Эта дипломатическая кампания была поднята Михаем, очевидно, после какого-то соглашения с русским послом[324]
, так как в марте 1600 г., начиная переговоры с императором, он одновременно потребовал от Сигизмунда пропустить валашских послов в Москву[325]. Тогда же бранденбургский дипломат, находившийся в Хебе, писал в своем донесении от 9 марта ансбахскому маркграфу, что русский посланник добивается аудиенции у императора[326]. Власьев хотел, очевидно, поддержать со своей стороны усилия валашских дипломатов. Австрийско-валашские переговоры, продолжавшиеся несколько месяцев[327], не привели, однако, к желательным для воеводы результатам, и новая попытка вовлечь Габсбургов в конфликт с Речью Посполитой закончилась неудачей. Складывавшаяся в первой половине 1600 г. международная ситуация толкала Габсбургов прямо в противоположную сторону.Поскольку характер сложившегося, положения определялся во многом военно-дипломатической деятельностью Михая Храброго, то теперь следует обратиться к рассмотрению его политических планов в связи с его взаимоотношениями с Габсбургами.
Первоначально Габсбурги приветствовали выступление Михая против Батория, поскольку тем самым из Семиградья был удален ставленник антигабсбургских сил и можно было надеяться, что валашский воевода как вассал императора поспешит передать захваченную землю своему сюзерену. Этого, однако, не случилось. Вскоре выяснилось, что Михай намерен оставить эту территорию за собой, и в австрийско-валашских отношениях появились первые трещины. В дальнейшем настороженное внимание австрийских политиков к дипломатической деятельности воеводы еще более возросло, тем более что уже па рубеже 1599 и 1600 гг.
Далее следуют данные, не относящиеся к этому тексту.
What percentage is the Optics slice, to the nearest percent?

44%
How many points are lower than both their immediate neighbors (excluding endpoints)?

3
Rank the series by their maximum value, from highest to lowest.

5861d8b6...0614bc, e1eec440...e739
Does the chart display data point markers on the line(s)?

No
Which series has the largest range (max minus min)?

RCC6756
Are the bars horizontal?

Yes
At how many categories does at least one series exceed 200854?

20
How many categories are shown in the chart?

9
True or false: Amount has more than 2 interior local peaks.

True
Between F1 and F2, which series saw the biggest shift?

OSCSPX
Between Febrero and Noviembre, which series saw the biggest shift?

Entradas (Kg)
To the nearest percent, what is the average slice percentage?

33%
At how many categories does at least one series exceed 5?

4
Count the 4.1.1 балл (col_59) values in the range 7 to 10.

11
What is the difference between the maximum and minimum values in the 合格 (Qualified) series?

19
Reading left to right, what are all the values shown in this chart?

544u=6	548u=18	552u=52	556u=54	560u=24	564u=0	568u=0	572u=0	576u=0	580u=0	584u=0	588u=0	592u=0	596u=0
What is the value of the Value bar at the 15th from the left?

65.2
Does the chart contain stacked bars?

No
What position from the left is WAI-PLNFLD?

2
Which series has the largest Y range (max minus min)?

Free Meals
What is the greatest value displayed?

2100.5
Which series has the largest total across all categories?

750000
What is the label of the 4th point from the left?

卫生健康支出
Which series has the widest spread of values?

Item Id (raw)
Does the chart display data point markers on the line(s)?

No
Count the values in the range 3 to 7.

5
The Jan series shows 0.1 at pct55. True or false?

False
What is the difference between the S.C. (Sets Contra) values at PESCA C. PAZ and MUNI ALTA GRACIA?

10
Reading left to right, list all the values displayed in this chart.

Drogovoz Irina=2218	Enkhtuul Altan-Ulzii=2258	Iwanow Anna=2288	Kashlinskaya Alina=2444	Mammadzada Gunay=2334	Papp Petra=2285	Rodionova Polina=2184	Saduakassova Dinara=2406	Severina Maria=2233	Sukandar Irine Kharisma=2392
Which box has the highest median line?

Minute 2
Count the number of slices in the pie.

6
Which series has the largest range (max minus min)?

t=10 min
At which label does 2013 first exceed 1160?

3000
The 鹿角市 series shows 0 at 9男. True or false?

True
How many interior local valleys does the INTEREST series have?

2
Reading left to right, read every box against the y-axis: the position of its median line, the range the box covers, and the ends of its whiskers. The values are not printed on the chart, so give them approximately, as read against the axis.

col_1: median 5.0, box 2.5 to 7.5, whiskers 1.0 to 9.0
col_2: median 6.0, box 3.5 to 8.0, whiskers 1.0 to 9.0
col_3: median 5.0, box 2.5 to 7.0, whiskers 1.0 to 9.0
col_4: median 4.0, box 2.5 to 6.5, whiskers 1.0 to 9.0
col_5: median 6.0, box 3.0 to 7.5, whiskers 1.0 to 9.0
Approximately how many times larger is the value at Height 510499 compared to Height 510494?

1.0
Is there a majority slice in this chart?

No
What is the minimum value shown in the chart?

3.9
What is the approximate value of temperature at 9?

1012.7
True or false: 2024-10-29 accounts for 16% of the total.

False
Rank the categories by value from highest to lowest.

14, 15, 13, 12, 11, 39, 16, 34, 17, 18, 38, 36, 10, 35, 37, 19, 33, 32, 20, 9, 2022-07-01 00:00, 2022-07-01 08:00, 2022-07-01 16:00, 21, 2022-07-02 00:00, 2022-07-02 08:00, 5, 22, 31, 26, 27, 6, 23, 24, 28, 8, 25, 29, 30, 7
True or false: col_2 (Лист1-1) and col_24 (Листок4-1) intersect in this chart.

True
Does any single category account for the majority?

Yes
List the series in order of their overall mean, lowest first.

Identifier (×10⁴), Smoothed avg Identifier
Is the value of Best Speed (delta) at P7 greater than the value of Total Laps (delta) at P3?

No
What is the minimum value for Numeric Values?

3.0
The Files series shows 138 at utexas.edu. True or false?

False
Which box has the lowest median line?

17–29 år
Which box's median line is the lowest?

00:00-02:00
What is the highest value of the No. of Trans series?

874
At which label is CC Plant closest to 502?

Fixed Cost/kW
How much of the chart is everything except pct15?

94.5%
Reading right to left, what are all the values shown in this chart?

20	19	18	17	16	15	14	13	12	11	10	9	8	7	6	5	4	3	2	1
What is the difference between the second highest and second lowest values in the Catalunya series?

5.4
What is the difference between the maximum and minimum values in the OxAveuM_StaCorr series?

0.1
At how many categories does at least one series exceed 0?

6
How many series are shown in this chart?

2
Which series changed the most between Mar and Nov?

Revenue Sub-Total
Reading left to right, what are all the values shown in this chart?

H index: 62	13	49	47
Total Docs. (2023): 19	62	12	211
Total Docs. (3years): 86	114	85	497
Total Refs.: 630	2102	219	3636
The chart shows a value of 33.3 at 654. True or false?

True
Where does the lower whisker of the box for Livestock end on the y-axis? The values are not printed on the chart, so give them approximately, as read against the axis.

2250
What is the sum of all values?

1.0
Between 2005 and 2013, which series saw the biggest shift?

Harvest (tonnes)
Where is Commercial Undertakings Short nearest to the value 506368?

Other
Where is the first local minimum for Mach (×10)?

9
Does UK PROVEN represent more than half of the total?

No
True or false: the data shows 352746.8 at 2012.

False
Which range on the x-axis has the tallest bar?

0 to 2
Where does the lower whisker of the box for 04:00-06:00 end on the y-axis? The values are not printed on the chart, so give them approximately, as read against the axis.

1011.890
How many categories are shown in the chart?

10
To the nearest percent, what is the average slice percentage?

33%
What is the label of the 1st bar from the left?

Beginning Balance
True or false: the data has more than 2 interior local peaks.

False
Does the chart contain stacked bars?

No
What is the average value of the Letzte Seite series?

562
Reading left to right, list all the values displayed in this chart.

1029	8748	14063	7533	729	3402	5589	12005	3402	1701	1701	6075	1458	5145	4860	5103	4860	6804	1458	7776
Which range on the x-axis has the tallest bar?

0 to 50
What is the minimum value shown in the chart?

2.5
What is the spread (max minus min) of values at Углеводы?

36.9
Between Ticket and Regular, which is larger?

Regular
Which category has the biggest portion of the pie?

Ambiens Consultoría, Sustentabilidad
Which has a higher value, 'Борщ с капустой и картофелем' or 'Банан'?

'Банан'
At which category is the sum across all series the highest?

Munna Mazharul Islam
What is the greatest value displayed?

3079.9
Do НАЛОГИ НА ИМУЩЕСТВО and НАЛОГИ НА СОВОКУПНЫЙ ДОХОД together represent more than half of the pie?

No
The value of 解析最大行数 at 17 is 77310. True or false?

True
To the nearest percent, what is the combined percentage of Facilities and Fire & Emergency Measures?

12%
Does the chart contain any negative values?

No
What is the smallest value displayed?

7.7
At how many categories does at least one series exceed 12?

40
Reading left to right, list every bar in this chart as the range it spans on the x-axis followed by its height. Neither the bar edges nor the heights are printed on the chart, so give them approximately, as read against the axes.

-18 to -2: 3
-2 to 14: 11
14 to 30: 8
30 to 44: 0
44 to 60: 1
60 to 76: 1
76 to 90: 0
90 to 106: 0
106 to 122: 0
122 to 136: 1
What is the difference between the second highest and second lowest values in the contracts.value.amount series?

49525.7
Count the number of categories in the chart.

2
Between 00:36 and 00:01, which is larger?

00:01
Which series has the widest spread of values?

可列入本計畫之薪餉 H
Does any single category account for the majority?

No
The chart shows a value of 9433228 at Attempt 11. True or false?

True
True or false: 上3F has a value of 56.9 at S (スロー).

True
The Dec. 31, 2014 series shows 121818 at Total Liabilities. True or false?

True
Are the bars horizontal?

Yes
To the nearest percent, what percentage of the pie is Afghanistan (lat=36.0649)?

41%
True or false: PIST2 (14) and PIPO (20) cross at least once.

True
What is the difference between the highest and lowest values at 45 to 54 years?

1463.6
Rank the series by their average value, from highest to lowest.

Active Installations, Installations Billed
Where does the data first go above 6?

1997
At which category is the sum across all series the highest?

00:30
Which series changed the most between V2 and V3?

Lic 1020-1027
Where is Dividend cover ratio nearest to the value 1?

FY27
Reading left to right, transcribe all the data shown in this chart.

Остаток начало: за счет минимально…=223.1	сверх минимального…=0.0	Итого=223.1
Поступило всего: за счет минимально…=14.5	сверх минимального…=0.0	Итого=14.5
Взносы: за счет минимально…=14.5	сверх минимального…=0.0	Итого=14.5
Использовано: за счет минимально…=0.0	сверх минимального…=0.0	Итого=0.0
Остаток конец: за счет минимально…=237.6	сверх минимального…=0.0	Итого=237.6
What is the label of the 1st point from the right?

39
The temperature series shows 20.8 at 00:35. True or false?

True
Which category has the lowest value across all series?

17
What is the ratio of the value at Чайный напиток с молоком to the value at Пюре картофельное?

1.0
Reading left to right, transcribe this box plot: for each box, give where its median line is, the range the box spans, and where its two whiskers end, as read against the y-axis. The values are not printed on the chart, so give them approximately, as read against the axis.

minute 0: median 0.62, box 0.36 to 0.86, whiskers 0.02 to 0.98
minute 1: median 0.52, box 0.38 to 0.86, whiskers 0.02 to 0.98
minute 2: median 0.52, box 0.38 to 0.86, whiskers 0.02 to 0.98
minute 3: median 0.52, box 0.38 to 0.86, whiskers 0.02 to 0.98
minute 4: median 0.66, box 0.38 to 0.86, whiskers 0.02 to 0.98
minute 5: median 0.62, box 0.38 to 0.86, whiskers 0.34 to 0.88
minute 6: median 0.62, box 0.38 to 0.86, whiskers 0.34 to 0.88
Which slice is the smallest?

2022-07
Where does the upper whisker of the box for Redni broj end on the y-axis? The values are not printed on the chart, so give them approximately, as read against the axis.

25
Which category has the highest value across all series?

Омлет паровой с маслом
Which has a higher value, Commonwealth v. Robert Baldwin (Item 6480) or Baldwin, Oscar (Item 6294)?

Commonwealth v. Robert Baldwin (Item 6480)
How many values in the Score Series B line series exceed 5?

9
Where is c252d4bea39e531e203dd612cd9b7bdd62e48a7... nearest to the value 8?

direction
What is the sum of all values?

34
Михай начал переговоры с Турцией, прося султана дать ему войска для похода на Речь Посполитую и пожаловать ему польскую корону[328]
.Неизвестно, в какой мере эти предложения отражали реальные планы воеводы, однако к весне 1600 г. слухи о притязаниях Михая на польскую корону получили широкое распространение, вызывая серьезное беспокойство политических деятелей Речи Посполитой[329]
. Император и его советники должны были понимать, что после отказа Габсбургов от притязаний на польский трон «московит» может оказаться склонным поддержать притязания валашского воеводы. Такая точка зрения могла возобладать у них тем скорее, что слухи о соглашении Михая с царем, направленном против Речи Посполитой, к весне 1600 г. также получили большое распространение[330].К этому надо добавить, что одновременно с обострением отношений на юге возникла угроза северной границе Речи Посполитой, так как весной 1600 г. война между ней и Швецией стала неизбежной[331]
.Речь Посполитая, таким образом, оказалась под угрозой одновременного нападения трех государств. В таких условиях детронизация Сигизмунда и его замена валашским воеводой становились реальной опасностью. Теперь Габсбурги уже не могли ограничиться сохранением нейтралитета, а должны были что-то сделать для спасения своего союзника — короля Сигизмунда.
Какие меры были приняты по отношению к Михаю, выяснилось в сентябре, когда после выступления воеводы с армией к польской границе в Семиградье вспыхнул мятеж магнатов, призвавших в страну австрийские войска[332]
. Какую позицию заняли Габсбурги в этой ситуации по отношению к России, позволяют выяснить сохранившиеся материалы, относящиеся к заключительной фазе русско-австрийских переговоров.Предварительная подготовка к прощальной аудиенции русского посла у императора началась еще в марте 1600 г., когда, по сведениям Т. Фишера, император обсуждал с эрцгерцогами Матвеем и Фердинандом вопрос о том, какой окончательный ответ дать русским[333]
. Ответ, заготовленный еще до отъезда Власьева в Мергентейм, в новой ситуации, очевидно, не годился. Соответствующая работа к началу мая была, по-видимому, закончена, так как около 10 числа русские послы, очевидно по вызову императора, уже прибыли в Пльзень[334]. На состоявшейся в конце месяца аудиенции Власьеву вручили два документа, подводивших итоги переговоров с австрийской стороны.Первый из них — грамота Рудольфа II от 23 мая — был посвящен вопросу о браке. Император сообщал, что, поскольку ему не удалось узнать ближе намерений эрцгерцога, а задерживать Власьева он больше не может, он отправляет посла, не дав ему никакого ответа. В будущем, если ему удастся получить согласие эрцгерцога, он сообщит об этом царю. Учитывая реальное положение вещей, следует признать, что грамота представляла собой замаскированный отказ[335]
.Одновременно послу был вручен «ответ» на основные русские предложения[336]
. Сопоставляя текст его с речью Румпфа 16 октября, которая была, по-видимому, близка к первоначальному варианту «ответа», можно попытаться выяснить, что именно не устраивало императора и его советников в прежнем документе.